Matanya nyalang menembus kegelapan. Di sana, di cabang pohon sirsak,
tampak suatu sosok berambut panjang.
Walau seluruh belulangnya serasa lunglai, Rokib menggertakan diri. Ia
menyelinap mendekati pohon itu. Sosok berambut panjang itu meloncat
ringan ke pohon cempedak. Rokib terus mengikuti.
Kembali sosok itu meloncat dengan ringannya. Ia hinggap dari pohon ke pohon dengan ringannya. Rokib nyaris kehilangan jejak.
Akhirnya, kembali suara lengkingan tawa yang menyayat terdengar. Tampak
mahluk itu di dekat sumur milik wak modin. Rokib mengendap
mendekatinya.
Pada jarak yang tepat, Rokib menerkam mahluk itu. Dengan jitu ia
menancapkan paku ke ubun-ubun mahluk itu. Terdengar lolongan menyayat.
Kuntilanak itu meronta keras, Rokib terlontar.
Laki-laki pemberani itu jatuh berguling-guling. Suara lolongan terus
mendengar. Saat Rokib telah menguasai diri, mahluk itu sudah tak tampak,
hanya kabut asap tebal yang terlihat.
Dengan was-was Rokib memperhatikan kabut asap itu. Saat asap mulai
menipis, tampak sesosok tubuh perempuan tergolek di tanah. Rokib menatap dengan ragu.Setelah degup jantung mulai mereda, perlahan Rokib menghampiri
perempuan itu. Diperhatikannya dari kepala hingga kaki, perempuan itu
sungguh cantik. Rokib terus mengawasi perempuan itu. Beberapa saat kemudian, perempuan
itu membuka matanya. Ia memandang sekeliling dengan ketakutan. Sadarlah
Rokib, kuntilanak itu telah berubah menjadi manusia biasa.

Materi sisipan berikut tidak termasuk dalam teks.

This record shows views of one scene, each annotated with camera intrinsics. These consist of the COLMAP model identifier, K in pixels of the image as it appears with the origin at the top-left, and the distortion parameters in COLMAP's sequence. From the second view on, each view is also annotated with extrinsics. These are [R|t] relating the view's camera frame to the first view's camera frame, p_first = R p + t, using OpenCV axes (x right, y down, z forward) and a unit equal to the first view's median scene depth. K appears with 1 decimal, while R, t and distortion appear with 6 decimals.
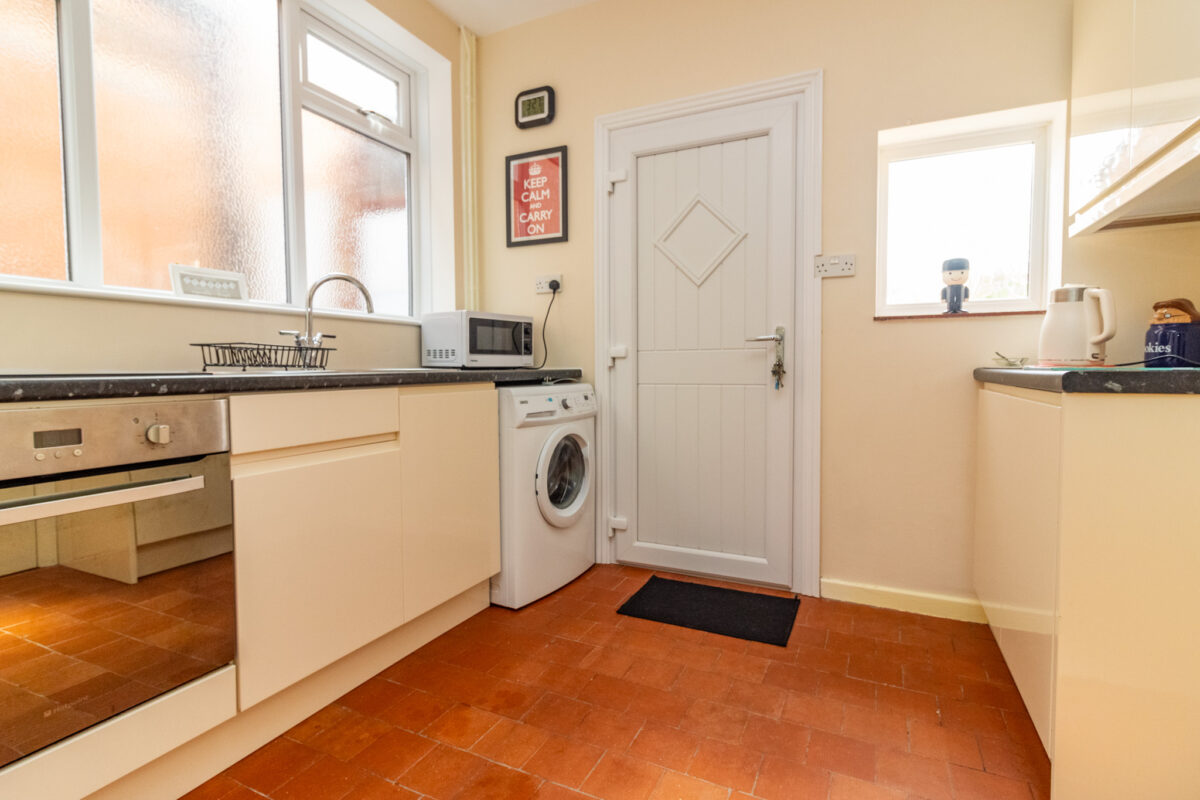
lens RADIAL K [[569.9, 0, 600.3], [0, 569.9, 392.6], [0, 0, 1]] dist [0.002753, 0.000039]
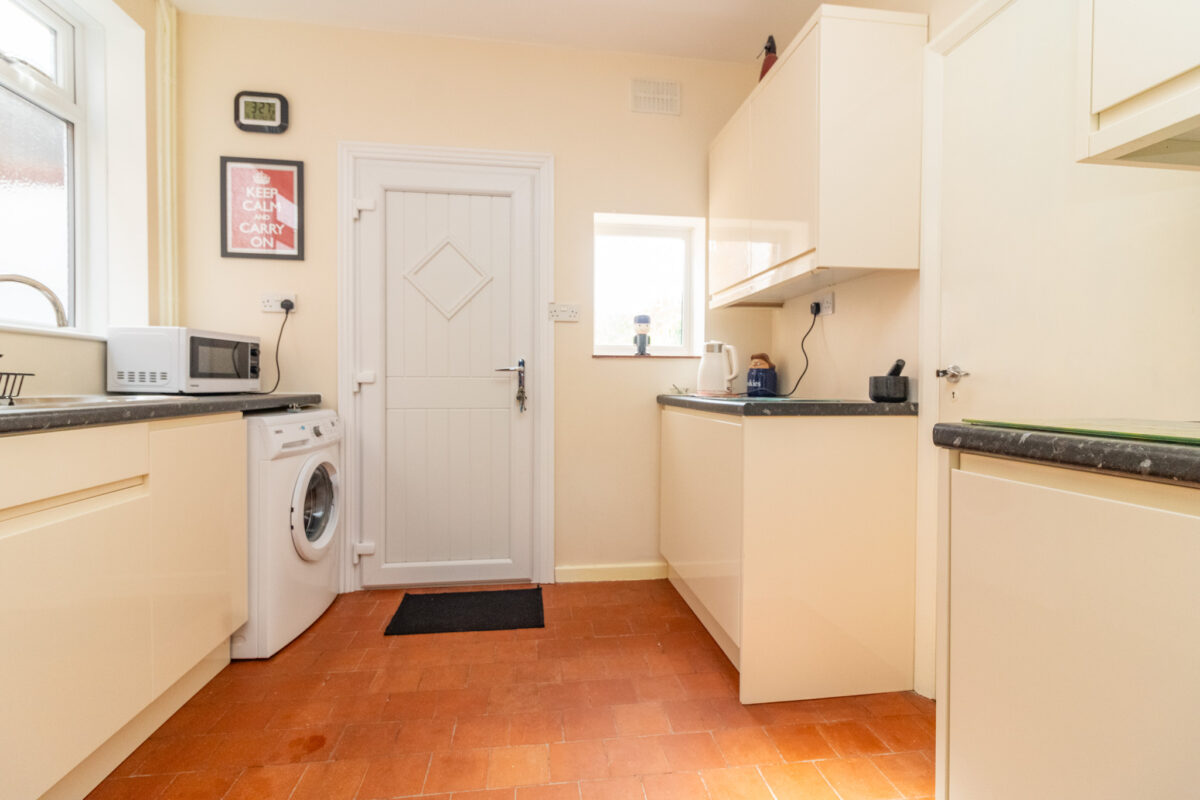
lens RADIAL K [[544.0, 0, 594.3], [0, 544.0, 395.5], [0, 0, 1]] dist [0.001788, 0.000371]
pose [[0.840921, -0.002519, 0.541152, -0.172631], [0.016251, 0.999656, -0.020599, -0.015096], [-0.540914, 0.026116, 0.840672, -0.030894]]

Maka Rokib pun membawa perempuan itu dan menikahinya. Keduanya hidup
bahagia. Apalagi setelah lahir seorang anak perempuan, lengkaplah
kebahagiaan mereka.
Kini anak perempuan Rokib telah cukup besar. Ia sudah dapat membantu-bantu pekerjaan rumah sedikit-sedikit. Gadis kecil itu memang rajin.Pada suatu hari, Rokib sedang tak di rumah, istrinya meminta anaknya
mencarikan kutu. Namun, baru saja gadis itu menyingkap rambut ibunya,
alangkah terkejutnya ia. "Mak", seru gadis itu, "Ini apa?"

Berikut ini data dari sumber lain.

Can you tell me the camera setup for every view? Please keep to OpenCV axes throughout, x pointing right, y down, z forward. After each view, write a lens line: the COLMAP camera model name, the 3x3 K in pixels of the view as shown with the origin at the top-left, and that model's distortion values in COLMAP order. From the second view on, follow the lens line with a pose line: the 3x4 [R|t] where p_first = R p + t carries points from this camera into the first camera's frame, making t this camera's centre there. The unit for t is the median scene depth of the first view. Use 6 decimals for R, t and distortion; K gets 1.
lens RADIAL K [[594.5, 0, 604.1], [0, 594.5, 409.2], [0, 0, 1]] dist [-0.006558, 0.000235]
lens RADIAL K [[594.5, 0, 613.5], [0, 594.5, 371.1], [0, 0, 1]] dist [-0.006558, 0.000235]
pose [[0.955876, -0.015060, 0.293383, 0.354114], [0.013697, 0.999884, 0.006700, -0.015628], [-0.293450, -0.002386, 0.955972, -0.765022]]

"Apa nak?" tanya ibunya keheranan.
"Di kepala emak ada paku".
"Astaga, lekas kau cabutkan paku itu".
Cepat gadis kedl itu mencabut paku itu. Begitu paku terlepas, terjadi
sesuatu yang mengejutkan. Perempuan itu menjerit keras. Anaknya
terperanjat, ia terhuyung ke belakang.
Nanar gadis kecil itu menatap, tampak perubahan pada ibunya. Rambut
perempuan itu memanjang, wajahnya pucat pasi. Lalu tubuh perempuan itu
melayang.
"Emak, aku ikut mak", pekik anaknya, "Mak, jangan tinggalkan aku".
Dari ketinggian ibunya berkata-kata, "Maafkanlah emakmu", isak ibu itu,
"Emak tak dapat membawa serta, karena emak harus kembali ke dunia
emak".
Usai berkata demikian,lenyapkan perernpuan itu dati pandangan.
Tinggallah anaknya, ia menangis melolong-lolong. Namun tak ada lagi yang
dapat diperbuat.
Namun, setiap malam Jumat Kliwon, ibu anak itu datang menjumpai anaknya.